As well as problems with the Tories and trust, the party has a structural deficit – similar in kind to the one it portrays in any independent Scotland. Post-devolution, Scottish Labour has been subsidised by British Labour. In election campaigns it has borrowed all sorts of resources and expertise – some of it helpful, some out of kilter with Scottish sensibilities. A more autonomous party has to stand more on its own feet.
Then there is the tone issue. Scottish Labour has spent decades getting mad at the Nationalists – going on about Alex Salmond’s tartan trousers (supposedly bought at public expense) and trying to find the smoking gun which would bring the entire separatist operation down.
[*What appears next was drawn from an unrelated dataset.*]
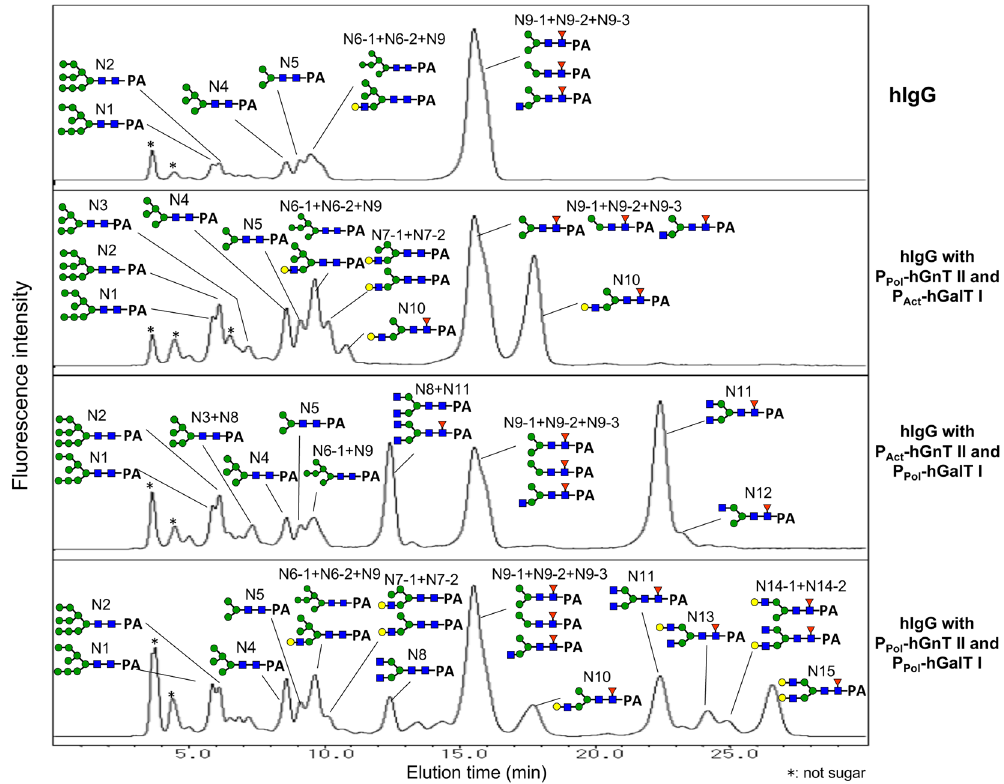
Figure 6. Chromatograms of PA-derivatized N -glycans derived from recombinant IgG from silkworm coexpressed with hGnT II and hGalT I, as determined via ODS column chromatography. N1 to N15 correspond to the number of N -glycans, as shown in Fig.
Funnily enough it hasn’t found it yet.
Kezia Dugdale has a better, more considered approach but it can still sound like she is gloating when talking about declining oil prices, public spending cuts, or problems in education and health. That has to change.
If that weren’t enough the party faces a double democratic problem. It was once the beneficiary of Scotland’s extended state of patronage, pre- and post-devolution, and out of office, has not built a convincing critique of this system. It complains about SNP centralisation, but only sounds like it is carping from the sidelines. Labour needs a different take on how to govern Scotland.
It also has to deal with the problem of Britain. In the last week, the Tories tried to cut tax credits with no mandate, the House of Lords stood up against them, but illustrated its lack of real power and legitimacy, and the Chilcot inquiry into Blair’s Iraq war announced it would finally publish in summer 2016. British democracy, once supposedly the envy of the world, or so we were told, is now falling apart. A genuine Scottish Labour Party would say something on this.
What can Scottish Labour do? First, it should realise its predicament isn’t unique. It should look at how other centre-left social democratic parties deal with nationalist parties. Maybe the Catalonian and Basque Socialists, or Quebec New Democrats, could offer a political insight or two for Scottish Labour?
Second, Scottish Labour should understand its own history, tradition, their strengths and weaknesses. The Labour Party became a party of the unitary state – of believing in Britain as a force for good which lifted up and liberated working class people. That’s a difficult, if not impossible tale to tell now.
A Scottish Labour Party which went ‘Back to the Future’ would understand this. Its own roots began with Keir Hardie launching the self-governing Scottish Labour Party in 1888 standing for radicalism, land reform and home rule.
Eight years into opposition and eight Labour leaders into devolution, the party has to stop its incessant chattering about ‘more autonomy’ and bring the next Scottish Labour Party into existence.
If Labour doesn’t do it themselves, the voters will, post-independence. The party have to ask themselves honestly is that really what they want?